Cowboys’ Jerry Jones questions link between football, CTE

Dallas Cowboys owner Jerry Jones stands on the sideline during the first half of an NFL football game against the Seattle Seahawks on Sunday, Nov. 1, 2015, in Arlington, Texas. Credit: AP
BOCA RATON, Fla. — Cowboys owner Jerry Jones said Tuesday he is not convinced there is a definitive link between football and chronic traumatic encephalopathy (CTE), a degenerative brain disease that has been diagnosed in dozens of deceased former NFL players.
“We want to continue to be safer and want to continue to support any type of research that would let us know what [the] consequences really are,” Jones told a small group of reporters at the NFL’s annual spring meetings. “In no way should we be basically making assumptions with no more data than we’ve got about the consequences of a head injury.”
Jones’ take appears to be at odds with comments from Jeff Miller, the NFL’s senior vice president for health and safety, who said last week during a congressional roundtable discussion on concussions that he believed there is a connection. Asked by Rep. Jan Schakowsky (D-Ill.) whether there is a link, Miller replied, “the answer to that is certainly, yes.”
A league spokesman said the comments were consistent with the league’s thinking.
When asked if he believed there is a definitive connection between playing football and developing degenerative brain disease, Jones said, “No, that’s absurd. There’s no data that in any way creates a knowledge. There’s no way that you could have made a comment that there is an association and some type of assertion. In most things, you have to back it up by studies. And in this particular case, we all know how medicine is. Medicine is evolving. I grew up being told that aspirin was not good. I’m told that one a day is good for you . . . I’m saying that changed over the years as we’ve had more research and knowledge.”

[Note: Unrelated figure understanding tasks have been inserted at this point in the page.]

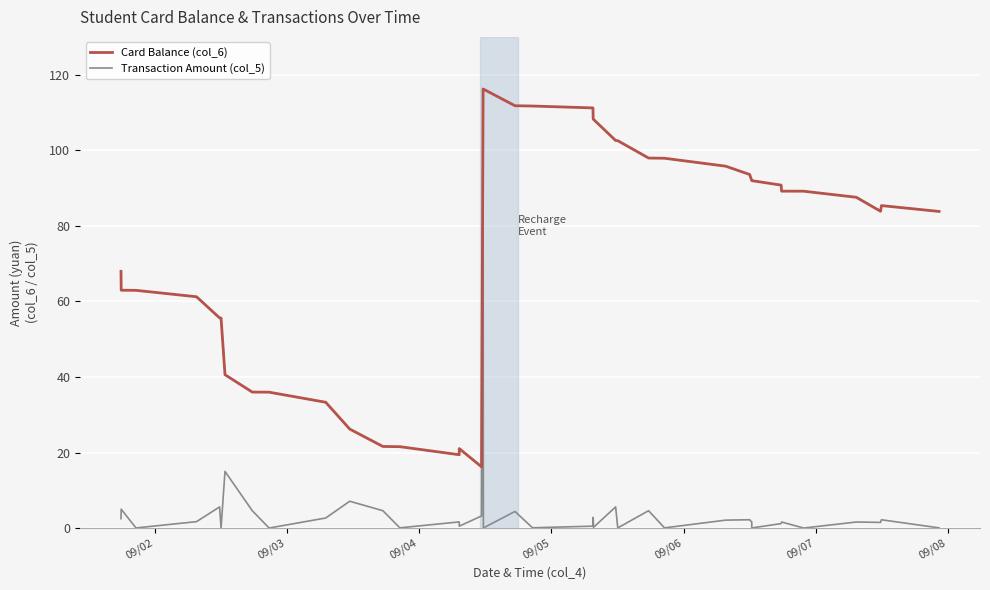

True or false: Transaction Amount (col_5) and Card Balance (col_6) cross at least once.

False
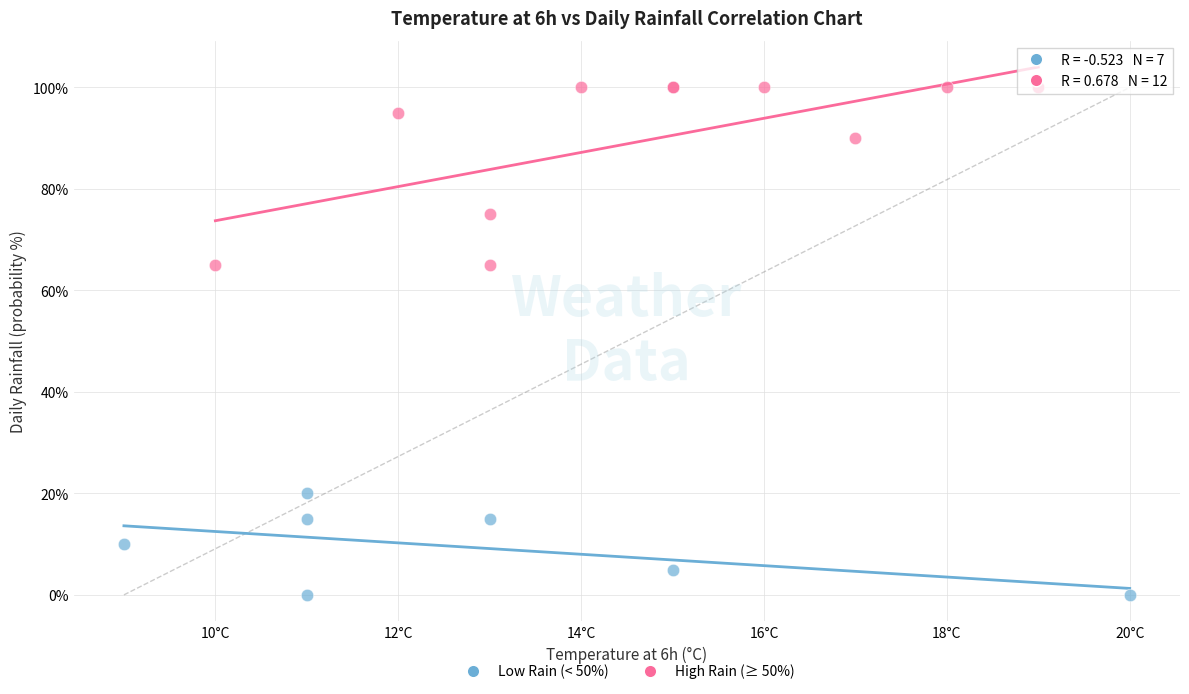

Which series reaches the minimum Y coordinate?

Low Rain (< 50%)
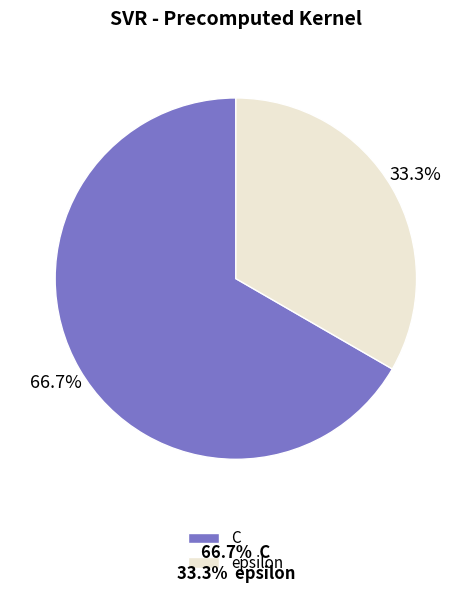

Count the number of slices in the pie.

2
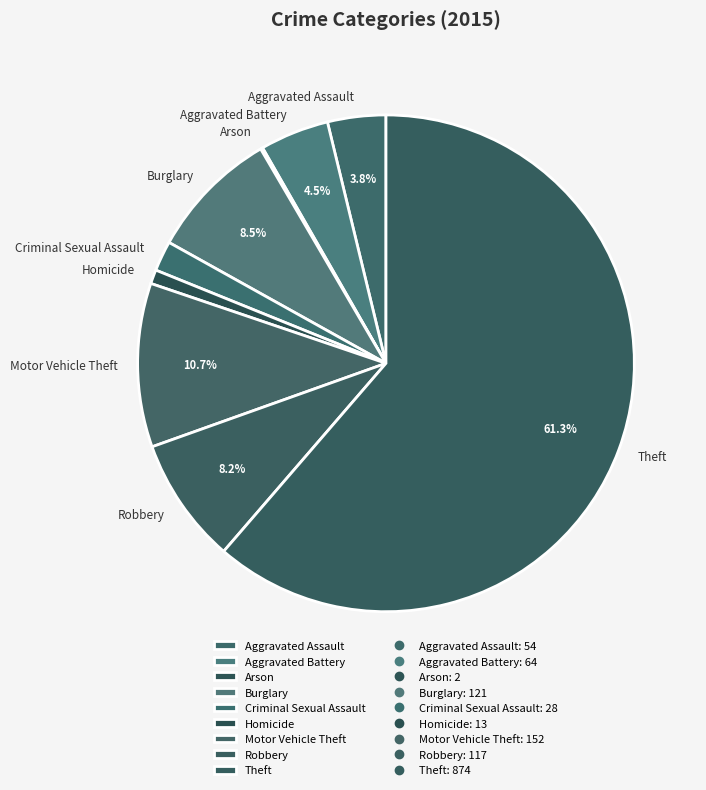

What percentage is the Motor Vehicle Theft slice, to the nearest percent?

11%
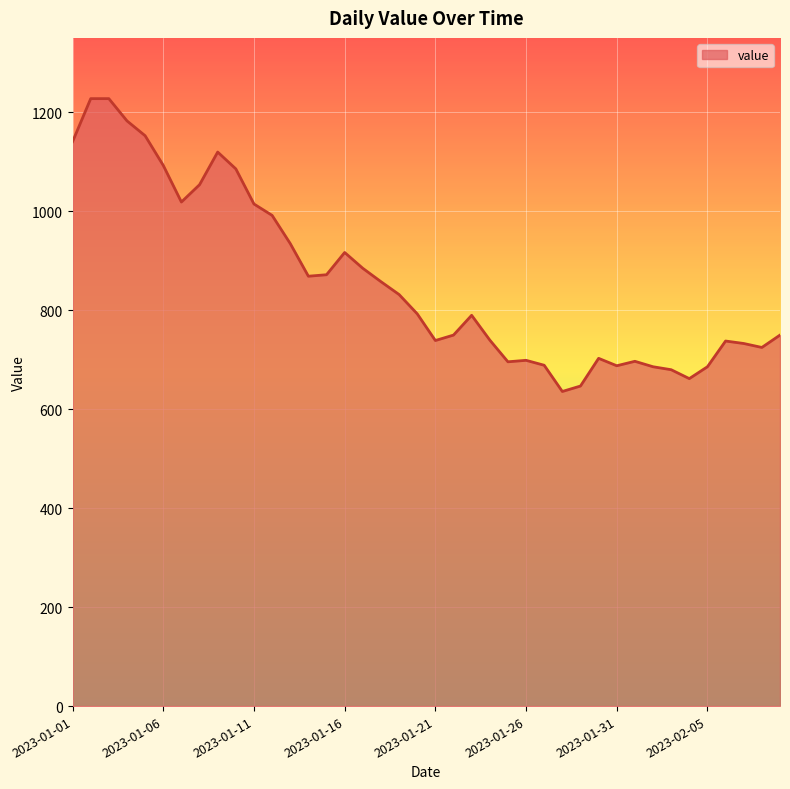

What is the minimum value shown in the chart?

636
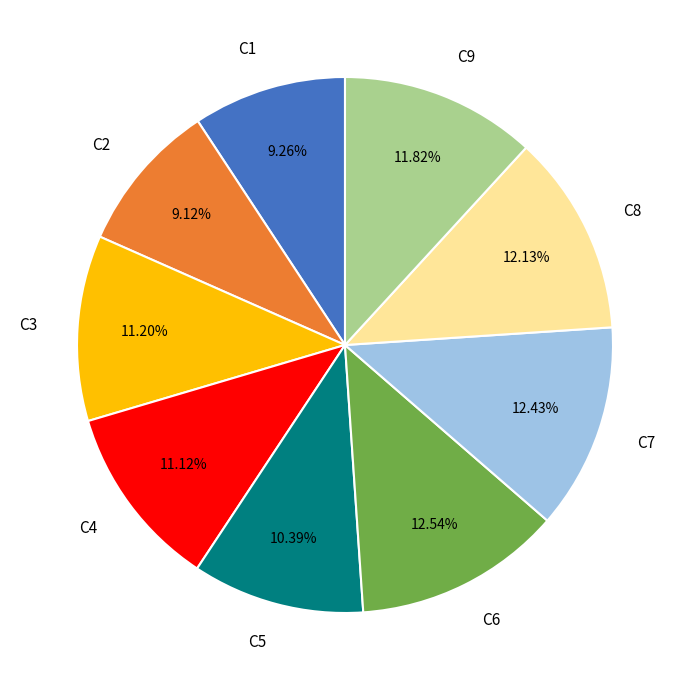

How many slices are in this pie chart?

9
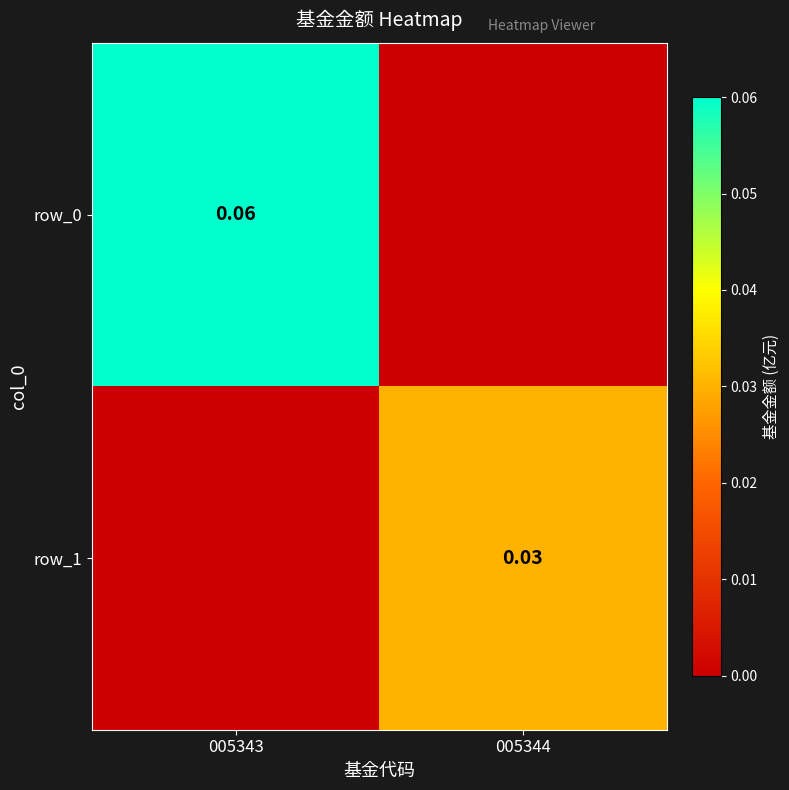

Count the row_0 values in the range 0 to 1.

2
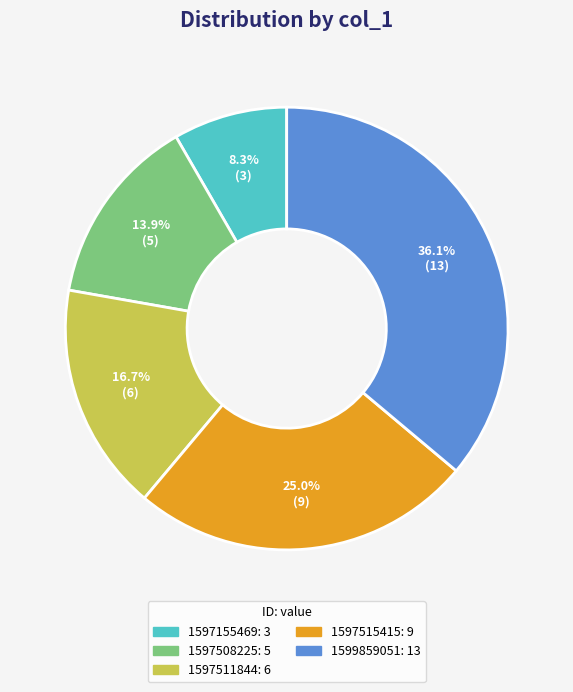

Is there a majority slice in this chart?

No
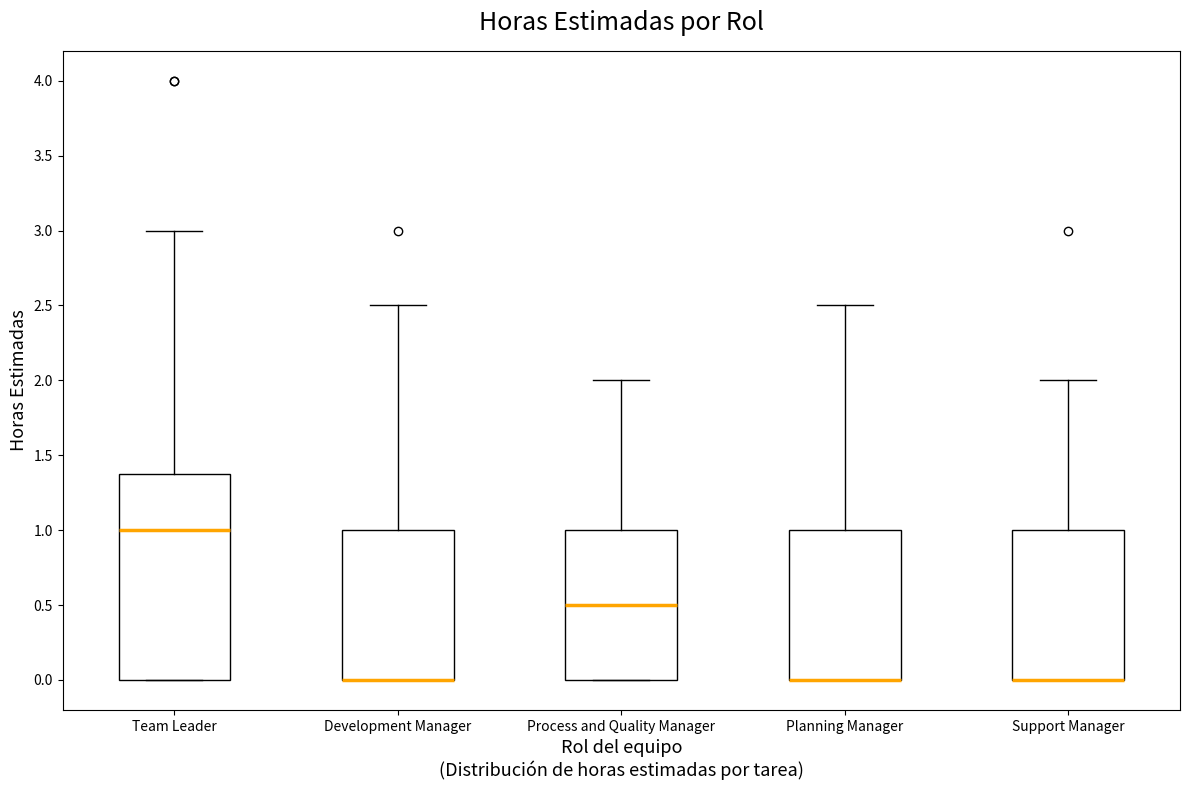

Reading left to right, read every box against the y-axis: the position of its median line, the range the box covers, and the ends of its whiskers. The values are not printed on the chart, so give them approximately, as read against the axis.

Team Leader: median 1.0, box 0.0 to 1.4, whiskers 0.0 to 3.0
Development Manager: median 0.0 (drawn on the box's lower edge), box 0.0 to 1.0, whiskers 0.0 to 2.5
Process and Quality Manager: median 0.5, box 0.0 to 1.0, whiskers 0.0 to 2.0
Planning Manager: median 0.0 (drawn on the box's lower edge), box 0.0 to 1.0, whiskers 0.0 to 2.5
Support Manager: median 0.0 (drawn on the box's lower edge), box 0.0 to 1.0, whiskers 0.0 to 2.0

An ongoing study by Boston University researcher Dr. Ann McKee has shown evidence of CTE in 90 of 94 brains of deceased former NFL players. McKee has acknowledged that, because the brains she has studied have been donated mostly by families who were concerned about the players’ behavior that may have been influenced by repeated head trauma, there may not be that high a prevalence of CTE among the football-playing population at large.
“The thing that I don’t want to get caught up in is semantics, the semantics of it,” Jones said. “We as a league, we have not in any way changed our desire to do everything we can to make it safe, make it safe as to head injury. We hope and will support any data that would give us more insight into any short- and long-term consequences. We would support that.”
Jones added, “There has to be a lot of research, just as the heart did 50 years ago. And certainly everybody that had heart issues 50 years ago didn’t live a normal life. Nature takes care of that. So no, I didn’t think at all that his statements altered anything . . . It didn’t alter anything about where we are.”
Giants president and co-owner John Mara said Monday that CTE is “our No. 1 challenge,” but didn’t think Miller’s comments were “anything new. You have to remember that the population that’s been studied [for CTE] for the most part played football long before we started to have any understanding as to what we’re dealing with. We still don’t have a complete understanding of it. It’s something that we’re pouring millions of dollars of research into and trying to adjust the rules to make the game safer. We have concussion protocols now that are strictly enforced. We’ve had a couple of slip-ups, but we’re trying to change the way these things are dealt with and the way the game has been played.”
Jets owner Woody Johnson, a great-grandson of Johnson & Johnson co-founder Robert Wood Johnson, said the league is “always concerned about player health and player safety. I come from a health business. My whole life has revolved around health. We take these issues very seriously. Whether I agree with [Miller’s] statement or not, I’ll leave that to the neurologists, the PhD’s, the people who really understand the causation. We want to make the game as safe as we possibly can.”